* TAREA ASIGNADA 1:
Devuelve cada línea de los registros en la que aparezca la cadena "instances".

* FRAGMENTO DE LECTURA:
Los árboles y su relación con el bosque
Wittgenstein (1921) advertía —en la primera edición del Tractatus— que “los límites de mi lenguaje son los límites de mi mundo” (§ 5.6). Sin entrar en todo lo que acecha detrás de esta frase, básteme con decir lo obvio: hay una relación estructural entre el lenguaje y aquello que describimos gracias a este. Sin embargo, no se necesita ser Wittgenstein para percatarse de que usamos las palabras en la medida que las entendemos y que, para mala suerte de los lingüistas, muchos de los significados de una palabra dependen del contexto.
Sin embargo, esto oculta algo valioso que valdría la pena aplicar fuera de la filosofía y que ya sabían las abuelas: en vez de elucubrar sobre la estructura lógica de algo, ¿no es mejor conocer su uso como reflejo de las personas que lo emplean? ¿Para qué perdernos en una multitud de significados o la lógica que sostiene la definición de una palabra? ¿No es mejor concluir como Wittgenstein (2017) que “el significado es el uso” (§ 43)? Es decir, no me digas qué es algo, mejor dime cómo se utiliza.
Esbozaríamos así nuestra vivencia del mundo a través de signos lingüísticos que, en su oralidad o aparente irrelevancia, se pierden antes de tomarse como algo valioso y que son reflejo de la identidad en nuestras comunidades. Para ver esto basta con viajar de un municipio a otro, ya no digamos a otro país, y convencernos de que aun hablando el mismo idioma, es un milagro que nos entendamos en ciertos aspectos. Esto no significa que nuestra visión del mundo debe prevalecer sobre otras, sino que nos advierte del papel que juegan las palabras cuando estructuramos la realidad, siempre personalísima, y qué representan en nuestra experiencia del mundo.
Quizá este sea un buen momento para reflexionar qué palabras son las que más empleamos, cuáles son —si las hay— las que nos quitan el sueño y cuáles nos transmiten, al evocarlas, una sensación de euforia, sosiego, enojo o alegría. Cada una de ellas es un árbol que, muchas veces, nos impide ver el bosque.
El bosque talando sus propios árboles
Pero si creemos en la identificación del lenguaje significativo y el pensamiento, entonces no hay que ignorar cómo las palabras, que son parte del mundo, se incorporan a nuestra realidad —y al pensamiento— a través de su dualidad uso-significado. Esto ocurre, como cabría esperar, a través de los dispositivos y medios que nos bombardean contenidos de manera casi ininterrumpida.

* REGISTROS DE DATOS:
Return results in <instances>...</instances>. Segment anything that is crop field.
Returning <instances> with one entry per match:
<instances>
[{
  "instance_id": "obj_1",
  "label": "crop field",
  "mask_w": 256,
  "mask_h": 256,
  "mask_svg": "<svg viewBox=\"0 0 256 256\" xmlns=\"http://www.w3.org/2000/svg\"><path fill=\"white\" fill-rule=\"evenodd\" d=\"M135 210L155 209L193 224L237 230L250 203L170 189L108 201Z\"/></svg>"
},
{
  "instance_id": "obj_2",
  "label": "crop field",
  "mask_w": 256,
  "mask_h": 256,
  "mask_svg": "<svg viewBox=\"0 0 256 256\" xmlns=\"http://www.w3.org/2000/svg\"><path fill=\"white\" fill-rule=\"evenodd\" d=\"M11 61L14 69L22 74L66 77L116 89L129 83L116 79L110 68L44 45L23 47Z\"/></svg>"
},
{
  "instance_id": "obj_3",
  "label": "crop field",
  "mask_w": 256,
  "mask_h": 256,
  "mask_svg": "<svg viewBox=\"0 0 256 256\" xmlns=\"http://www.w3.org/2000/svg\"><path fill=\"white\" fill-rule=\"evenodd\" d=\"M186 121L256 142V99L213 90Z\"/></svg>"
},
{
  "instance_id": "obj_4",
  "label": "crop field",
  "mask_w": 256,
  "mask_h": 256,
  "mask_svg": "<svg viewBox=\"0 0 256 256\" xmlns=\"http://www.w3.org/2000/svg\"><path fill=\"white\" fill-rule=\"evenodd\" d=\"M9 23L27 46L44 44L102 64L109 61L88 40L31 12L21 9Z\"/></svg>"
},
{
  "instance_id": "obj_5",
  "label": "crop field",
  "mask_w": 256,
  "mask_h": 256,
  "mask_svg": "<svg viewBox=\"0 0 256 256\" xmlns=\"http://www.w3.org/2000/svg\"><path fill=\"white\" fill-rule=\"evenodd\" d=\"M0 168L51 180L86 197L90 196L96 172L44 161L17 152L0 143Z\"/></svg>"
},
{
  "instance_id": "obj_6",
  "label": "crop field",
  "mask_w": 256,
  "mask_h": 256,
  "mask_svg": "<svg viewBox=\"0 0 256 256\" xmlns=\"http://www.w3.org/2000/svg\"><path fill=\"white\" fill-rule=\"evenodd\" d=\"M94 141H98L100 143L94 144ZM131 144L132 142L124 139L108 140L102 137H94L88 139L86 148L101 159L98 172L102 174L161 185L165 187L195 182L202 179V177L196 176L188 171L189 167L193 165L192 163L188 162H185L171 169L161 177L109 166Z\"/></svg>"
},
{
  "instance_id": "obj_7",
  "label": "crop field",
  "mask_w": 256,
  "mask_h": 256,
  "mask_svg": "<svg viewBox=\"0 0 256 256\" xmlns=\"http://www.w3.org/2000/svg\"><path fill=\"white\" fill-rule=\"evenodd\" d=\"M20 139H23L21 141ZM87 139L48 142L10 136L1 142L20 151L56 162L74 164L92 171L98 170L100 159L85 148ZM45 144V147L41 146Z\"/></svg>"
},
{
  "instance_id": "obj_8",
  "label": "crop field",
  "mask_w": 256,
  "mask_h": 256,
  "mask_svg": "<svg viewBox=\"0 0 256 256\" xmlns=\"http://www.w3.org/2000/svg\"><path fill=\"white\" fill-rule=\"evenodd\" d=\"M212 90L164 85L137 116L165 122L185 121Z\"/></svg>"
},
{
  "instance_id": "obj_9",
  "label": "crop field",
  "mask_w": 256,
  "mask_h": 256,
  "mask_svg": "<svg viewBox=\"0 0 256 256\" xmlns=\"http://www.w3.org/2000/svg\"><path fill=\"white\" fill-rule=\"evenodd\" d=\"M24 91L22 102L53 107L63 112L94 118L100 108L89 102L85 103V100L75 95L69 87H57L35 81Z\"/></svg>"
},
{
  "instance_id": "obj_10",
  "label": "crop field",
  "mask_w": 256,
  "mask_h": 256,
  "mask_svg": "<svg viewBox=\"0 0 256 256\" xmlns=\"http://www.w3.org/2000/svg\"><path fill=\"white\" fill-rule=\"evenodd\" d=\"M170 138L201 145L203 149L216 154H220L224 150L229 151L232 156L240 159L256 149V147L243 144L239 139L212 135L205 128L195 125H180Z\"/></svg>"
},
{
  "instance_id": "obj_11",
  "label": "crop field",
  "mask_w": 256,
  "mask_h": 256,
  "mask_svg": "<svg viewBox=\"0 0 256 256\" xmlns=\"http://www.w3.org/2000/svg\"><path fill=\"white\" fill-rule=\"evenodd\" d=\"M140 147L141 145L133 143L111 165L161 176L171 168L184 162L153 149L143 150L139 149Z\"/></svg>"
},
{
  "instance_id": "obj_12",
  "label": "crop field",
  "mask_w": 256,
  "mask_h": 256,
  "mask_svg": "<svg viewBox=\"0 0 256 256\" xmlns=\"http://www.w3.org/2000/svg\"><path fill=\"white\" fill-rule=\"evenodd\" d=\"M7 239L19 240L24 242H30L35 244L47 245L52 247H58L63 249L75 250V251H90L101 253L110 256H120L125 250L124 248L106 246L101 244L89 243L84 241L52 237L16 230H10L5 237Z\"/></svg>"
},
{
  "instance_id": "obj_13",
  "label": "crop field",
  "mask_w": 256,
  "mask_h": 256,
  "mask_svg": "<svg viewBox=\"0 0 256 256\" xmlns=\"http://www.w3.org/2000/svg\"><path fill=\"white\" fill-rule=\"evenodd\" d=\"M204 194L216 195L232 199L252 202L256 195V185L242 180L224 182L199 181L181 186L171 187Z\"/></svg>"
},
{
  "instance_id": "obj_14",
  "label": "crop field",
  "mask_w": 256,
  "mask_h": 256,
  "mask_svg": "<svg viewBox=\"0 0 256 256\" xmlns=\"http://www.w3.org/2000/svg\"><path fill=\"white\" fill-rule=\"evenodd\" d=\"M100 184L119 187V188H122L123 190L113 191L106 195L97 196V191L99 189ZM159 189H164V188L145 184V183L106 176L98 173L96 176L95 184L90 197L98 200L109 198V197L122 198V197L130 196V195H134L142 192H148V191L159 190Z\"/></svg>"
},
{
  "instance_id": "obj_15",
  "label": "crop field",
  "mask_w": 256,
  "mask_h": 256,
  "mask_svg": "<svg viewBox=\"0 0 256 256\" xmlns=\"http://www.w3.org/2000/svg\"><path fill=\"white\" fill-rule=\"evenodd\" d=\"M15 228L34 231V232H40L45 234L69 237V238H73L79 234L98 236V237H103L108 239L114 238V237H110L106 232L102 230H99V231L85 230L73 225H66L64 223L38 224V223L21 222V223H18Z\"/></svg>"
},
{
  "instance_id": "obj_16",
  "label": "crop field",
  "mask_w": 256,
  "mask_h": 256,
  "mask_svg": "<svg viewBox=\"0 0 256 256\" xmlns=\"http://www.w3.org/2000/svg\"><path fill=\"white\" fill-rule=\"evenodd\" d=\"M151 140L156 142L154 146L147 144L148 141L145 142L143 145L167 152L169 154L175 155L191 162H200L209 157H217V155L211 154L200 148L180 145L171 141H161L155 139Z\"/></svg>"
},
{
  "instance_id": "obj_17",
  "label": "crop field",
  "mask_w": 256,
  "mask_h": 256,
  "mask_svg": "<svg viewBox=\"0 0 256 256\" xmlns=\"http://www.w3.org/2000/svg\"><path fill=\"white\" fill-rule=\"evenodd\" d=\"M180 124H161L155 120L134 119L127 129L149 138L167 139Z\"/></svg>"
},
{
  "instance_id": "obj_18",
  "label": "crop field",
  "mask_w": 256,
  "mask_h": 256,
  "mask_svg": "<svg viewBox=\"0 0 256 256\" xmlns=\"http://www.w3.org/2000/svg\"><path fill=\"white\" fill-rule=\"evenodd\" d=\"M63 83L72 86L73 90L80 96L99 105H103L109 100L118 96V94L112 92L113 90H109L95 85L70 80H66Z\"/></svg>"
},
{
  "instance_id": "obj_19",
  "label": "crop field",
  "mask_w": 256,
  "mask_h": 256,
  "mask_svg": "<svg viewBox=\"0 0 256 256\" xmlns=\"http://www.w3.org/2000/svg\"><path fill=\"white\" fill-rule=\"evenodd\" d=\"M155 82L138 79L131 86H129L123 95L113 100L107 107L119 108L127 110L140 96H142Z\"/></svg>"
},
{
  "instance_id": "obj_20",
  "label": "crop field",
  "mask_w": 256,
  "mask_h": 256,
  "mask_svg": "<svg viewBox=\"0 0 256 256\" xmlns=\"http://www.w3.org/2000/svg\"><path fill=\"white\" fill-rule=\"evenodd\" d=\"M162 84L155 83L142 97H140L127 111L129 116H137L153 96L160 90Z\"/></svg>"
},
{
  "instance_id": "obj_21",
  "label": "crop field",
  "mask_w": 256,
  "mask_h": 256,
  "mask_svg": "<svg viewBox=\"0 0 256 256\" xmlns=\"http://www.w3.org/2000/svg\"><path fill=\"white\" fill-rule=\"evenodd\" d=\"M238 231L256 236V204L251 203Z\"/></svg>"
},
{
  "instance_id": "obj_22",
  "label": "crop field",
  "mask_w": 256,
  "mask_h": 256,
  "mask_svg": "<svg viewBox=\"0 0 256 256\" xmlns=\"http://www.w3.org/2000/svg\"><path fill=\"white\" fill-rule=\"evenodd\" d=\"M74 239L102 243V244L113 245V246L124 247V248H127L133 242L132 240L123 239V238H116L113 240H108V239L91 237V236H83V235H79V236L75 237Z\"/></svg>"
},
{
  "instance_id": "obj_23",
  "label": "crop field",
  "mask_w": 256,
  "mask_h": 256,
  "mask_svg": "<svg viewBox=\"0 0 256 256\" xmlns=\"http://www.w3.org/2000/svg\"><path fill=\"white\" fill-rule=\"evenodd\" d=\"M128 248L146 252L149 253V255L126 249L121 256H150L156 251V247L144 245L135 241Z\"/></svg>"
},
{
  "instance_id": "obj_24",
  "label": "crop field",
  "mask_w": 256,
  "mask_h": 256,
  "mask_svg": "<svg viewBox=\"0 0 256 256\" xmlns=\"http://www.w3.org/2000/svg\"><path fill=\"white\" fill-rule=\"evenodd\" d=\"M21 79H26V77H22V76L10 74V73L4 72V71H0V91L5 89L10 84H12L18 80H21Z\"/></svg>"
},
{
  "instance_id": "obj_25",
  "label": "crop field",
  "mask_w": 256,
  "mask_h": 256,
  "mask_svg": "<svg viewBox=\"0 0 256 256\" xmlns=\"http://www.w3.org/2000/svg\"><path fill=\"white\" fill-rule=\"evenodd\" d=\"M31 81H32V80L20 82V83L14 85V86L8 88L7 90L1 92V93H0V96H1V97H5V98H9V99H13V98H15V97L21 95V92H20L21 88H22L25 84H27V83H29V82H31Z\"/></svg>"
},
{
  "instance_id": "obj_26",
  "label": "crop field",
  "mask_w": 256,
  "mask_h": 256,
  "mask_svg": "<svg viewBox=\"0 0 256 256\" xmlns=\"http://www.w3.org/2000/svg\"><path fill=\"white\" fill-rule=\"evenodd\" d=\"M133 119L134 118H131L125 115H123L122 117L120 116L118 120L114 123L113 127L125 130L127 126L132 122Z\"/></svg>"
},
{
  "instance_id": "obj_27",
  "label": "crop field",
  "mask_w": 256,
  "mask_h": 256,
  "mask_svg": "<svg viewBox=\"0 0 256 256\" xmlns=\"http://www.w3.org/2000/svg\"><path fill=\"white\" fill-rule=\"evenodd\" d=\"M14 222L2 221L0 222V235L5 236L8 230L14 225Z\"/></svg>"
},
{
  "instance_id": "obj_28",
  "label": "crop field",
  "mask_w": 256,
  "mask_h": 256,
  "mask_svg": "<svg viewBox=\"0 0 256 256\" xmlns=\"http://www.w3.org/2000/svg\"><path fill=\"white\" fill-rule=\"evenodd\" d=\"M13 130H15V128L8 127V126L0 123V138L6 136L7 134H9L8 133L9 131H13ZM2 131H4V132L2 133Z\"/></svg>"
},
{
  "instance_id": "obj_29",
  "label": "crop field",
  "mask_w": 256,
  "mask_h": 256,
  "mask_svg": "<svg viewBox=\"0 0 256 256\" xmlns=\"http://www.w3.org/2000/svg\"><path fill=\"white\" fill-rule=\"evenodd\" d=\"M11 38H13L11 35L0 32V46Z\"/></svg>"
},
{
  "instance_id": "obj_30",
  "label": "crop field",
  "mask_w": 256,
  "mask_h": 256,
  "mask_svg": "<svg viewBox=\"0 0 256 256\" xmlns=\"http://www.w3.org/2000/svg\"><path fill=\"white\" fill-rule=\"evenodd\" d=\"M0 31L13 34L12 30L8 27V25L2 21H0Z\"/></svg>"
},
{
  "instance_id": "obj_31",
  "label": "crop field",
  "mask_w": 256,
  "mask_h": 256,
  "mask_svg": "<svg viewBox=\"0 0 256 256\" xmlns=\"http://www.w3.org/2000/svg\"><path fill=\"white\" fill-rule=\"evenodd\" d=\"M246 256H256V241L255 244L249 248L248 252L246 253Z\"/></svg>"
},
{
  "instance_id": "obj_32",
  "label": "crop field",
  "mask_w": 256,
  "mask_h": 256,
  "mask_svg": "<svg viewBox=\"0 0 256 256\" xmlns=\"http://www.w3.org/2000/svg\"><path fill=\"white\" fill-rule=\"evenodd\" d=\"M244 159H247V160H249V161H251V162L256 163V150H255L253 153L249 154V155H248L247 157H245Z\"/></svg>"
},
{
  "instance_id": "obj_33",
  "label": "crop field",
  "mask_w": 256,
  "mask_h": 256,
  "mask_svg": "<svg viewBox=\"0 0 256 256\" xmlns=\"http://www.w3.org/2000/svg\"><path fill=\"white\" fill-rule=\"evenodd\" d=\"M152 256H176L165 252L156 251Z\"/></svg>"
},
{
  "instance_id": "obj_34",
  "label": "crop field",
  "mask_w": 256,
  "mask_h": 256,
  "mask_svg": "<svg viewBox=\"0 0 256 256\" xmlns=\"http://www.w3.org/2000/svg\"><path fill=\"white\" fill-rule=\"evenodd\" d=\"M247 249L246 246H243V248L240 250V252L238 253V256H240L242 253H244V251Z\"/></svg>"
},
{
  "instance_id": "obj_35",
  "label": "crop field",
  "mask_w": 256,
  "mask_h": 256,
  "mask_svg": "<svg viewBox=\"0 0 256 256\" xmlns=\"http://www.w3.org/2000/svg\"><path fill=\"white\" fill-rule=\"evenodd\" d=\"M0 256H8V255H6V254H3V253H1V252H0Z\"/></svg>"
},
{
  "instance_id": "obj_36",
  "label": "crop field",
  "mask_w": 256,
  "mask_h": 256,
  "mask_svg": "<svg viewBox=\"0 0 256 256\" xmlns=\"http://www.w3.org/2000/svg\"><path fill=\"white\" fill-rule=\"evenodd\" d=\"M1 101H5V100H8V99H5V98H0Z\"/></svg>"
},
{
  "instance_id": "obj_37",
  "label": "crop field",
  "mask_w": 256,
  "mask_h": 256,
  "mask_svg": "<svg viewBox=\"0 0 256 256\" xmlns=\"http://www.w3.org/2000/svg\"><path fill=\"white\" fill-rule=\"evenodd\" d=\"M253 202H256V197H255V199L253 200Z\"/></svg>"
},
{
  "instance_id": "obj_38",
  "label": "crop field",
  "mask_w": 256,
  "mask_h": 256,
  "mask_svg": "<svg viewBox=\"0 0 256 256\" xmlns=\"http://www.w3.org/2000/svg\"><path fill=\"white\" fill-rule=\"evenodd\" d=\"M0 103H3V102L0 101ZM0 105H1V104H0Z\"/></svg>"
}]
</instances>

* TAREA ASIGNADA 2:
Edita el fragmento sobre el lenguaje y el significado, desde "Sin embargo, esto" hasta "cómo se utiliza.", y cambia "abuelas" por "bisabuelas".

* SOLUCIÓN ESCRITA 1:
Return results in <instances>...</instances>. Segment anything that is crop field.
Returning <instances> with one entry per match:
<instances>
</instances>

* SOLUCIÓN ESCRITA 2:
Sin embargo, esto oculta algo valioso que valdría la pena aplicar fuera de la filosofía y que ya sabían las bisabuelas: en vez de elucubrar sobre la estructura lógica de algo, ¿no es mejor conocer su uso como reflejo de las personas que lo emplean? ¿Para qué perdernos en una multitud de significados o la lógica que sostiene la definición de una palabra? ¿No es mejor concluir como Wittgenstein (2017) que “el significado es el uso” (§ 43)? Es decir, no me digas qué es algo, mejor dime cómo se utiliza.